Banjir Bali, ini Jumlah Korban Meninggal & 5 Kota/Kabupaten yang Terendam
Hujan lebat yang mengguyur Bali pada Selasa (9/9) malam menyebabkan banjir besar di sejumlah wilayah di pulau dewata.
Hujan lebat yang mengguyur Bali pada Selasa (9/9) malam menyebabkan banjir besar di sejumlah wilayah di pulau dewata. Bencana ini menelan korban jiwa, dua orang meninggal dunia di Kabupaten Jembrana sekitar pukul 23.15 WITA.
Badan Penanggulangan Bencana Daerah (BPBD) Bali melaporkan beberapa kabupaten dan kota terdampak banjir, mulai dari Jembrana, Gianyar, Tabanan, Klungkung hingga Kota Denpasar.
"Data sementara yang diterima BNPB pada Rabu (10/9), pukul 11.30 WIB menyebutkan dua warga meninggal dan 103 KK (200 jiwa) terdampak di Kabupaten Jembrana," kata Abdul Muhari, Kepala Pusat Data, Informasi dan Komunikasi Kebencanaan BNPB, Rabu (10/9).

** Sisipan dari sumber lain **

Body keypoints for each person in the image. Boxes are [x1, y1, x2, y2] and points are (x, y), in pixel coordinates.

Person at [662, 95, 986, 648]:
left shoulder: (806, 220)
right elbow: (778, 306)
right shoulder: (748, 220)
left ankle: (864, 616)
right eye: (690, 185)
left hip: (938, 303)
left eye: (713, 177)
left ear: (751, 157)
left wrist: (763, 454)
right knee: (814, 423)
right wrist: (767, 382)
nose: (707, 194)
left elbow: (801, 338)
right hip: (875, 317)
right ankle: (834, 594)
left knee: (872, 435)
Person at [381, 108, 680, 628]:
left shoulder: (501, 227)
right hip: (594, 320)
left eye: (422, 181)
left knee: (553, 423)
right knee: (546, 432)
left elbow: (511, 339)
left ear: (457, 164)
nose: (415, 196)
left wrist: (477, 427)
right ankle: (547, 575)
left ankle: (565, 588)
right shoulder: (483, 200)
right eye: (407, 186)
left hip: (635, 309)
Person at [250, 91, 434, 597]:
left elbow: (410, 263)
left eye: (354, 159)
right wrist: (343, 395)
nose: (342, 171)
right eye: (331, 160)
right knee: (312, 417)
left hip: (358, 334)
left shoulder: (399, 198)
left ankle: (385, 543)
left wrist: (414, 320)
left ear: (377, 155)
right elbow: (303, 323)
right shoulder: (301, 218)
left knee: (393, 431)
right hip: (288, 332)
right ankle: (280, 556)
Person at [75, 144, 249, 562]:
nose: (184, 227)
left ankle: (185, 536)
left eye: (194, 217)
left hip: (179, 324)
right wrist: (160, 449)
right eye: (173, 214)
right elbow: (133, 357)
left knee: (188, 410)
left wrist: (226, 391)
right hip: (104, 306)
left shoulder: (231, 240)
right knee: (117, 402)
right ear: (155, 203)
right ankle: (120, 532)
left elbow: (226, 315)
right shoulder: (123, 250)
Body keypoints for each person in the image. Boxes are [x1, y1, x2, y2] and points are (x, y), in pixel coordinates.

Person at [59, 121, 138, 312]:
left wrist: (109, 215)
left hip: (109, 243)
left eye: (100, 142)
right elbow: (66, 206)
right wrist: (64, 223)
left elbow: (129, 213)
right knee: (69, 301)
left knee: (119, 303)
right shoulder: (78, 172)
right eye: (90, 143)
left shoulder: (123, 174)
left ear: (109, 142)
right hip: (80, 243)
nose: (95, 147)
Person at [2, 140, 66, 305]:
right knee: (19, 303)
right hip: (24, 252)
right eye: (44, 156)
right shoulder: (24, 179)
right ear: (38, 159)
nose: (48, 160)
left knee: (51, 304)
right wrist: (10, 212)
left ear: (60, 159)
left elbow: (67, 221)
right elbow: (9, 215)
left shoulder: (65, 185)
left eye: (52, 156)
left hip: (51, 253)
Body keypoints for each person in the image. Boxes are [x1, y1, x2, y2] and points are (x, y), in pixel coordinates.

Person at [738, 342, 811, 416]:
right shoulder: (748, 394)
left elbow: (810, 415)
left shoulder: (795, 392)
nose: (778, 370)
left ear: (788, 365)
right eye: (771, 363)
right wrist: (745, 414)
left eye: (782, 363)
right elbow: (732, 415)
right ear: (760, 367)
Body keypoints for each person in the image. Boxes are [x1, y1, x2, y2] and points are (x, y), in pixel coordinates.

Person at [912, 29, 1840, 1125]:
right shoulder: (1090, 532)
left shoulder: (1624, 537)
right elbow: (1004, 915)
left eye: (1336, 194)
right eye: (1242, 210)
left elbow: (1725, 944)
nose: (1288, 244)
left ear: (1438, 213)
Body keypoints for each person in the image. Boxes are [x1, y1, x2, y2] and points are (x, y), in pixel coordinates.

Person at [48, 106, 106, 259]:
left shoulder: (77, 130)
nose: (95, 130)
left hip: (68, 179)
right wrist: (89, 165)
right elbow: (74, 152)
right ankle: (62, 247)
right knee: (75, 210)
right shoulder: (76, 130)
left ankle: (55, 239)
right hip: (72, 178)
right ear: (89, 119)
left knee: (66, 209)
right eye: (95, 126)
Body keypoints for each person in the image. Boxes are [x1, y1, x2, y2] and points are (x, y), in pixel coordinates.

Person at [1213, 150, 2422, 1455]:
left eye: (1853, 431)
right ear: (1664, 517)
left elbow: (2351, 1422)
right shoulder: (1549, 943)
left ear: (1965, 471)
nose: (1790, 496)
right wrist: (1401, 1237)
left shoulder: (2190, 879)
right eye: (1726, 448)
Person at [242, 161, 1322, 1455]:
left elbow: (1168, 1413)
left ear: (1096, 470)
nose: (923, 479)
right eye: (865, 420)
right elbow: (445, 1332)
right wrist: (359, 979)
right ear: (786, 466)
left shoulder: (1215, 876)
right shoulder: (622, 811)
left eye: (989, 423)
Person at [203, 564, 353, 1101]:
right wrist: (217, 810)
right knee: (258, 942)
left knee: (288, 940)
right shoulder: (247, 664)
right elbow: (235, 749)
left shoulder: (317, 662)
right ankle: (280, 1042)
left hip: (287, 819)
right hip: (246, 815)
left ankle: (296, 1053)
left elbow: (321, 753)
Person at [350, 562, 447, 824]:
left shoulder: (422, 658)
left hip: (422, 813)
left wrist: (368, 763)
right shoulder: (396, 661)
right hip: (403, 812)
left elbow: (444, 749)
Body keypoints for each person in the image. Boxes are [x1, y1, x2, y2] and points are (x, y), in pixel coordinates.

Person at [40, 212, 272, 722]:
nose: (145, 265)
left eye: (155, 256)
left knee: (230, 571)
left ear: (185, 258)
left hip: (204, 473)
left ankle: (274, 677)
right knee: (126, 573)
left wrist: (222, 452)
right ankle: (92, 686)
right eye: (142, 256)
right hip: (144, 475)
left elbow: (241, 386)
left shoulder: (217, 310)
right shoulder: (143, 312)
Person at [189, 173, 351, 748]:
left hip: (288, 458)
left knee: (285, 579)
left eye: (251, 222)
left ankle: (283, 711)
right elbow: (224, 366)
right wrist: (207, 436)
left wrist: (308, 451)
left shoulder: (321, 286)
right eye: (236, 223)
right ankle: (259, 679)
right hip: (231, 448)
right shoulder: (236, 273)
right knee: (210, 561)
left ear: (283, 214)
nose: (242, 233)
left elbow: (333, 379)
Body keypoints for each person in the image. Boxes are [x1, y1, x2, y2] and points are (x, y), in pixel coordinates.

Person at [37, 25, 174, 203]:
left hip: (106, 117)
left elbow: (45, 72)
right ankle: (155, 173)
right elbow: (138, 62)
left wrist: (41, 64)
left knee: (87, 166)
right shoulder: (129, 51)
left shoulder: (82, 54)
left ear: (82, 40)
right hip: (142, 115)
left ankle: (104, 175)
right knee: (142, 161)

Ratusan Warga Terdampak, Puluhan Mengungsi
BPBD mencatat sebanyak 85 warga Jembrana terpaksa mengungsi ke sejumlah titik, antara lain Pos Balai Desa Yeh Kuning (10 jiwa), Pos Balai Banjar Yeh Kuning (10 jiwa), Musala Assidiqie (40 jiwa), dan Musala Darul Mustofa (25 jiwa).
Sementara di Kabupaten Klungkung, banjir juga merendam permukiman dan berdampak pada 104 KK atau sekitar 432 jiwa.
"Sementara itu, untuk wilayah lain masih dalam proses pendataan BPBD setempat," imbuh Muhari.
5 Kabupaten/Kota Dilanda Banjir
Banjir melanda berbagai titik di Provinsi Bali, di antaranya:
-Kota Denpasar: Kecamatan Denpasar Timur, Denpasar Utara, Denpasar Selatan, dan Denpasar Barat
-Kabupaten Jembrana: Kecamatan Jembrana
-Kabupaten Gianyar: Kecamatan Sukawati
-Kabupaten Tabanan: Kecamatan Kediri
-Kabupaten Klungkung: Kecamatan Dawan
BPBD bersama BNPB masih terus melakukan upaya penanganan darurat. Hingga Rabu (10/9), sejumlah wilayah masih tergenang banjir.
"BNPB telah memantau situasi penanganan banjir dan berkoordinasi dengan BPBD setempat," jelasnya.
Cuaca Ekstrem Masih Mengintai
Berdasarkan prakiraan cuaca, wilayah Bali hingga Rabu sore (10/9) masih berpotensi diguyur hujan dengan intensitas sedang hingga lebat disertai angin kencang. Peringatan dini cuaca dikeluarkan untuk wilayah Tabanan, Badung, Gianyar, Klungkung, Bangli, Karangasem, Buleleng, dan Kota Denpasar.
"BNPB mengimbau pemerintah daerah dan masyarakat untuk waspada terhadap ancaman bahaya hidrometeorologi basah, seperti banjir, banjir bandang, tanah longsor maupun angin kencang. Warga dapat memantau informasi cuaca dari sumber resmi pemerintah untuk kesiapsiagaan," ujar Muhari.